Library Imports

from pyspark.sql import SparkSession
from pyspark.sql import types as T

from pyspark.sql import functions as F

from datetime import datetime
from decimal import Decimal

Template

spark = (
    SparkSession.builder
    .master("local")
    .appName("Section 3.1 - One to Many Rows")
    .config("spark.some.config.option", "some-value")
    .getOrCreate()
)

sc = spark.sparkContext

import os

data_path = "/data/pets.csv"
base_path = os.path.dirname(os.getcwd())
path = base_path + data_path
pets = spark.read.csv(path, header=True)
pets.toPandas()
id breed_id nickname birthday age color
0 1 1 King 2014-11-22 12:30:31 5 brown
1 2 3 Argus 2016-11-22 10:05:10 10 None
2 3 1 Chewie 2016-11-22 10:05:10 15 None
3 3 2 Maple 2018-11-22 10:05:10 17 white
4 4 2 None 2019-01-01 10:05:10 13 None

One to Many Rows

Very commonly you might have a column where it is an array type and you want to flatten that array out into multiple rows? Well let's look at how we can do that and some practical applications of it.

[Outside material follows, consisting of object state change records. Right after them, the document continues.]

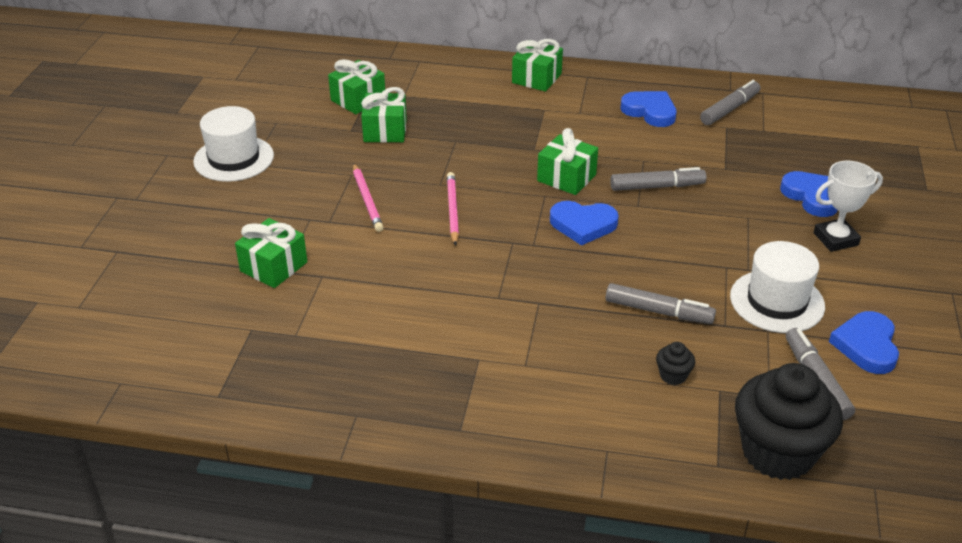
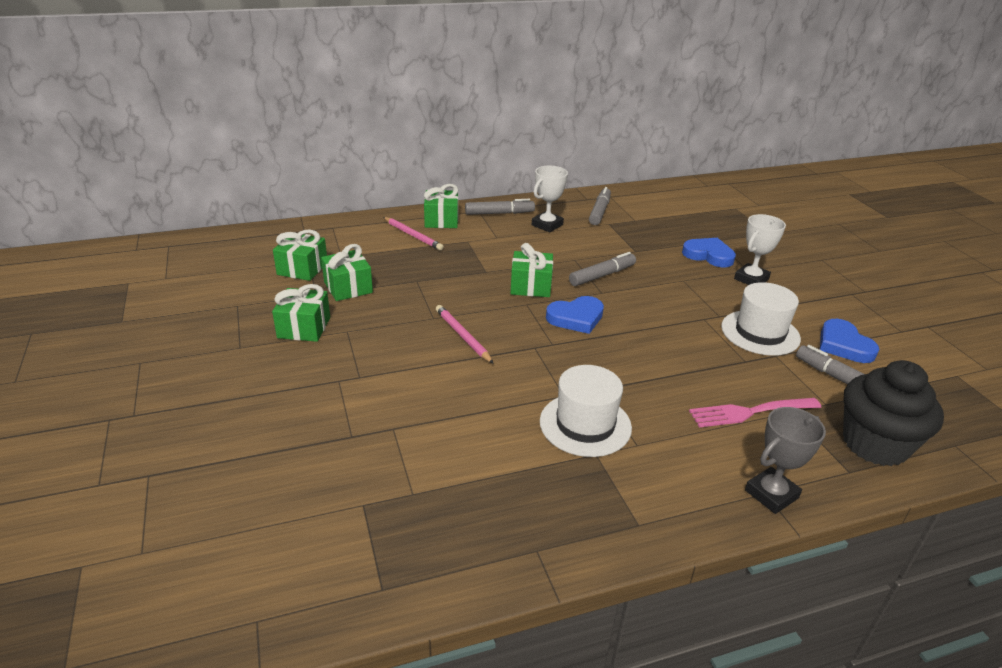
camera: 30 degrees left, 5 degrees down
(233, 158) = (217, 347): white hat -> white hat (585, 424)
(274, 267) = (338, 435): green gift -> green gift (304, 327)
(367, 200) = (379, 348): pink pencil -> pink pencil (413, 235)
(611, 453) = (771, 494): none -> grey trophy
(650, 111) = (547, 225): blue heart -> white trophy
(658, 311) = (692, 366): grey marker -> grey marker (499, 213)
(673, 375) = (750, 412): black cupcake -> pink fork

Multiple People Interested in Babysitting the Same Pet

Case 1: Get a Table with just the People Interested

Question to answer:

We have a couple of people interested in our little friend named "King", we want to create a new dataset containing a single row for each people interested in King. How can I do this?

pets_2 = (
    pets
    .where(F.col('id') == 1)
    .withColumn(
        'people_interested',
        F.array([
            F.lit('John'),
            F.lit('Doe'),
            F.lit('Bob'),
            F.lit('Billy')
        ])
    )
)

pets_2.toPandas()
id breed_id nickname birthday age color people_interested
0 1 1 King 2014-11-22 12:30:31 5 brown [John, Doe, Bob, Billy]
(
    pets_2
    .withColumn('people_interested', F.explode(F.col('people_interested')))
    .toPandas()
)
id breed_id nickname birthday age color people_interested
0 1 1 King 2014-11-22 12:30:31 5 brown John
1 1 1 King 2014-11-22 12:30:31 5 brown Doe
2 1 1 King 2014-11-22 12:30:31 5 brown Bob
3 1 1 King 2014-11-22 12:30:31 5 brown Billy

What Happened?

  1. So we first created a column that contained a list of names of the people interested.
  2. Next we split the list so that there is a row per person interested.

Case 2: Get a Table with just the People Interested and the Number of Days

Question to answer:

We have a couple of people interested in our little friend named "King" and the number of days they would like to babysit for, we want to create a new dataset containing a single row for each people interested in King. How can I do this?

pets_2 = (
    pets
    .where(F.col('id') == 1)
    .withColumn(
        'people_interested',
        F.array([
            F.create_map([F.lit('John'), F.lit(5)]),
            F.create_map([F.lit('Doe'), F.lit(3)]),
            F.create_map([F.lit('Bob'), F.lit(7)]),
            F.create_map([F.lit('Billy'), F.lit(9)])
        ])
    )
)

pets_2.toPandas()
id breed_id nickname birthday age color people_interested
0 1 1 King 2014-11-22 12:30:31 5 brown [{u'John': 5}, {u'Doe': 3}, {u'Bob': 7}, {u'Bi...
(
    pets_2
    .withColumn('people_interested', F.explode(F.col('people_interested')))
    .select(
        "*", 
        F.explode('people_interested').alias('person', 'days')
    )
    .toPandas()
)
id breed_id nickname birthday age color people_interested person days
0 1 1 King 2014-11-22 12:30:31 5 brown {u'John': 5} John 5
1 1 1 King 2014-11-22 12:30:31 5 brown {u'Doe': 3} Doe 3
2 1 1 King 2014-11-22 12:30:31 5 brown {u'Bob': 7} Bob 7
3 1 1 King 2014-11-22 12:30:31 5 brown {u'Billy': 9} Billy 9

What Happened?

  1. So we first created a column that contained a list of dictionary mapping the name of the person interested with the number of days they were interested.
  2. Here we had to explode twice, first to get a row per person interested (table grew longer), then to split each field of the dictioanry to get the name of the person and the number of days (table grew wider).

Summary

  • We looked at some pretty complex transformations that involved using the explode function which decomposed an array/map object into multiple rows/columns.